Die Versammlung fand ohne die Klägerin statt. Unter TOP 7 wurde die Verwalterin bis 31.12.2029 erneut bestellt und unter TOP 8 der Verwaltervertrag genehmigt.
Die Klägerin trägt vor,
die Versammlung sei nicht ordnungsgemäß einberufen worden. Sie habe frühzeitig darauf hingewiesen, dass sie aus beruflichen Gründen nicht teilnehmen können. Da sie feste Arbeitszeiten bis 17 Uhr habe, sei es ihr nur Mittwochs und Freitags möglich, nach 14 Uhr an einer Versammlung teilzunehmen. Dadurch sei sie faktisch ausgeschlossen gewesen.
Der Versammlungsort in einem öffentlich zugänglichen Gebäude gewährleiste die notwendige Vertraulichkeit nicht. Es bestehe auch kein Grund, nicht wie bisher in der Immobilie selbst zu tagen.
Die Klägerin beantragt
die auf der Eigentümerversammlung vom 03.02.2025 der Wohnungseigentümergemeinschaft, zu TOP 7 und TOP 8 gefassten Beschlüsse für ungültig zu erklären.
Die Beklagte beantragt
die Klage abzuweisen.
Sie trägt vor,
die Mitteilung über die Verhinderung sei zu kurzfristig erfolgt, um noch innerhalb der Ladungsfristen zu reagieren. Am Versammlungstag sei das Büro der Verwalterin und die Poststelle geschlossen gewesen.
Zum Parteivorbringen im Einzelnen wird auf die zu den Akten gereichten Schriftsätze nebst Anlagen Bezug genommen.
Entscheidungsgründe
Die zulässige Klage ist unbegründet.
Das Recht der Klägerin auf ordnungsgemäße Verwaltung ist durch die angefochtenen Beschlüsse nicht verletzt.
Die Ladung in die weniger als 10 km entfernten Räume der Hausverwaltung stellt keinen Verfahrensfehler dar. Im Haus selbst hätte die Versammlung in einer der Wohnungen stattfinden müssen. Die Wohnung eines Eigentümers ist jedoch hier kein geeigneter Versammlungsort, da das Verhältnis der Eigentümer untereinander mit Spannungen belastet ist. Dies belegt bereits die Tatsache, dass es bereits zu mehreren Gerichtsverfahren kam.
Auch die Vertraulichkeit ist nicht verletzt. Zwar befindet sich in den Räumen der Hausverwaltung eine öffentliche Poststelle, doch ist die Klägerin dem Vortrag der Beklagten, diese sei während der Sitzungszeit an einem Montag nachmittag geschlossen gewesen, nicht entgegen getreten.

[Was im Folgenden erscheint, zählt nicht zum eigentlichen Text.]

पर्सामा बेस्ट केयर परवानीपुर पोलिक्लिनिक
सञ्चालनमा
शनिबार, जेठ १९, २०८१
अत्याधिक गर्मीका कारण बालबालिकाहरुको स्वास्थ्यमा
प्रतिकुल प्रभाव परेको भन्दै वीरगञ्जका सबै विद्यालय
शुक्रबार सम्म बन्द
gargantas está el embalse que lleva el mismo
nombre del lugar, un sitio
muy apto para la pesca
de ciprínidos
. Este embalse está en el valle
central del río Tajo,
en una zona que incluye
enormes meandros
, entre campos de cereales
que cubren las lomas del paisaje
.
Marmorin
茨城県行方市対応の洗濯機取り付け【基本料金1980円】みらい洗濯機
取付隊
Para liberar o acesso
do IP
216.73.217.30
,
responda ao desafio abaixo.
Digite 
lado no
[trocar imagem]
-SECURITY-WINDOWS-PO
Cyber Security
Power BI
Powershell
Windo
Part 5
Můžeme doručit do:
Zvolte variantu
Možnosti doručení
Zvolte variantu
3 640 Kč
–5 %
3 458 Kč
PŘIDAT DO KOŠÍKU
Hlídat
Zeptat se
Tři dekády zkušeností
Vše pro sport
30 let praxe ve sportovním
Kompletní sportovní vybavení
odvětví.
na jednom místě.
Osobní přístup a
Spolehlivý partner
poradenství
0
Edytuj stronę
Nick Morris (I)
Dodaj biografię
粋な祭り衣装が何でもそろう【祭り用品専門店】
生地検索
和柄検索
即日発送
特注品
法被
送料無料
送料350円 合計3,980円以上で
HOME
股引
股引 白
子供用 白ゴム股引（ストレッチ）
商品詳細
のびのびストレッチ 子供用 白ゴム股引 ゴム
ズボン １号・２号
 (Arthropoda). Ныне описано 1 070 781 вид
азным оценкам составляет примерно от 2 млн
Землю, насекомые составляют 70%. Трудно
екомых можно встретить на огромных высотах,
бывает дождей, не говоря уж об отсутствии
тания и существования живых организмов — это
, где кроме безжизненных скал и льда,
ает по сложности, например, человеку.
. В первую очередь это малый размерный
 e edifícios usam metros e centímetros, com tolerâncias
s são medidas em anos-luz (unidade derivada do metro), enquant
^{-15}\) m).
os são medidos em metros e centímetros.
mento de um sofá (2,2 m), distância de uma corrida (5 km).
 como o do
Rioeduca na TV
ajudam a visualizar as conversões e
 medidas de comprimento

Auch die Uhrzeit der Versammlung stellt keine unbillige Benachteiligung der Klägerin dar. Zwar wird grundsätzlich davon ausgegangen, dass mit Rücksicht auf Arbeitsnehmer der Beginn der Versammlung nicht vor 17 Uhr liegen sollte, doch ist eine Versammlung um 16 Uhr nicht zwangsläufig als „zur Unzeit“ angesetzt anzunehmen. Der Klägerin wäre zumutbar gewesen, umgehend auf die für sie unpassende Uhrzeit hinzuweisen. Sie reagierte jedoch auf die Einladung vom 09.01.2025 erst mit E-Mail vom 30.01.2025, dem Donnerstag vor der Eigentümerversammlung am Montag. Es musste ihr klar sein, dass so kurzfristig eine Verschiebung des Termins problematisch sein würde, zumal die Hausverwaltung auch andere Termine hat, Mitarbeiter eingeplant werden müssen und Ladungsfristen zu beachten sind.
Die Beklagte hat unwidersprochen vorgetragen, dass bei Mitteilung der Verhinderung unmittelbar nach Erhalt der Einladung der Termin uhrzeitmäßig ein oder 2 Stunden hätte nach hinten verlegt werden können. Auch hätte die Klägerin weisungsgebundene Vollmacht erteilen können.
Beschluss
Der Streitwert wird auf 9.710,40 € festgesetzt.